In other business on Thursday, the School Committee discussed the reception that the FY27 district budget received from the Finance Committees in both member towns and the Select Board in Lanesborough, which met jointly with the Fin Comm.
The budget
approved by the School Committee last month translates to a 13.61 percent increase in the assessment to
Williamstown and a 10.99 percent increase to
Lanesborough.
Bergeron said the meetings were "collegial" and went "better than I expected."
"At the end of each meeting, we had an understanding that it's a big ask, but let's move forward," Bergeron said.

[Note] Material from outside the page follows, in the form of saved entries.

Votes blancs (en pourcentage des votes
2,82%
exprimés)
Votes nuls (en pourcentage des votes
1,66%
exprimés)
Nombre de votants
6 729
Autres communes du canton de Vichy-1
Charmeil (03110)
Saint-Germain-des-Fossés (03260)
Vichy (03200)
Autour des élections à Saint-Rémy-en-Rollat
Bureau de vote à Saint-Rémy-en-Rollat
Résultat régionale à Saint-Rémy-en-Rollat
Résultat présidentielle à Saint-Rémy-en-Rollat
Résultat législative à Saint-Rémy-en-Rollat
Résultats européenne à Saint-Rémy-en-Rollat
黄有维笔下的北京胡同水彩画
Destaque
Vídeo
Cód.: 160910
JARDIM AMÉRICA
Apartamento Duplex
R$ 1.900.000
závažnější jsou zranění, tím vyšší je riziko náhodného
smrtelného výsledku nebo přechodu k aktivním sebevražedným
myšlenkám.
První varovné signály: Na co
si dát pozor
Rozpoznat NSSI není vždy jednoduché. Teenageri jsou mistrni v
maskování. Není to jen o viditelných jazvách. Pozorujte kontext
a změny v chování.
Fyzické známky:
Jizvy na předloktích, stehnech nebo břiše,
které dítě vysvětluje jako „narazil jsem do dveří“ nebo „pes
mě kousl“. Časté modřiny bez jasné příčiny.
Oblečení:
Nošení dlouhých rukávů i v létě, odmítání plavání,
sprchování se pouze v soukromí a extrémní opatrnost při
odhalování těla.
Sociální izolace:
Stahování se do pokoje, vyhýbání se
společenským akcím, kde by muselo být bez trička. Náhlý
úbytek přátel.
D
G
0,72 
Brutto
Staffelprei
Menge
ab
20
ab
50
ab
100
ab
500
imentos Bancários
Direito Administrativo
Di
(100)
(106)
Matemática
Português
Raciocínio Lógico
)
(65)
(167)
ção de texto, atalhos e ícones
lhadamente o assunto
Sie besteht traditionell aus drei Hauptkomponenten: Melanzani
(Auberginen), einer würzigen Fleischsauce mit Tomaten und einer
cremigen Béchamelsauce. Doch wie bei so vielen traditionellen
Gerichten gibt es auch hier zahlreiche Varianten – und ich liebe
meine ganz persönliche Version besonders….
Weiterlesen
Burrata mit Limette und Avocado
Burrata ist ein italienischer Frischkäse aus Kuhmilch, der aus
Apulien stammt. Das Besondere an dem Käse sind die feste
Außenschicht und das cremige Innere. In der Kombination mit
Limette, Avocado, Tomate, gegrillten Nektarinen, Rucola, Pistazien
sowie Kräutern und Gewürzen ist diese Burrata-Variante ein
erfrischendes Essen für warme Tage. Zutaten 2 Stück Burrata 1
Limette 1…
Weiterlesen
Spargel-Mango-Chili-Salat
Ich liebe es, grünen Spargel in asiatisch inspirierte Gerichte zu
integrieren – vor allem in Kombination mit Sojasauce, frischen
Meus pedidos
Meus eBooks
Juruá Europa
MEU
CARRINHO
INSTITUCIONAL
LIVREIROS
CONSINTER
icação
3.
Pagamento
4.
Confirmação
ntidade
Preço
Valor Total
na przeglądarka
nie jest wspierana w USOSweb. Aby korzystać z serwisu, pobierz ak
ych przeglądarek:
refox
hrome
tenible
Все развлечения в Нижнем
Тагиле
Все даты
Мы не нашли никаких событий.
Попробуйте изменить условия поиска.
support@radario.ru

Carolyn Greene, who has been through more budget discussions with town officials than any other member of the School Committee, sounded cautiously optimistic about the level of town support for the budget that will be put to annual town meeting members in Williamstown next month and in Lanesborough in June.
"No one said, ‘Good job, guys, but, no, we can't support this,' " Greene said. "It's a little bit unsettling, honestly, that they haven't said, ‘We're happy to support this.' And we don't know what to expect at either town meeting at this point.
"The main thing is for people who choose to support the schools during this challenging time to come to town meeting and vote. Presence is going to be really important, just like it was with the school building project, just like it was with other difficult budget votes. We hope this is an unusual year, and if people come to town meeting — either one — uneducated about what's behind this, it's going to be a tough sell."
To that end, the School Committee members discussed mounting an education campaign this spring that will include circulation and promotion of an FAQ
document, a question-and-answer segment filmed for distribution on the public, education and government (PEG) television stations in both towns and seeking opportunities for one-on-one meetings between residents of each towns and members of the School Committee and the School Councils.
Bergeron said that the advocacy and fund-raising group FS4WES is organizing childcare opportunities at Williamstown Elementary School during the May 19 annual town meeting to allow parents of school-age children to attend the 7 p.m. meeting.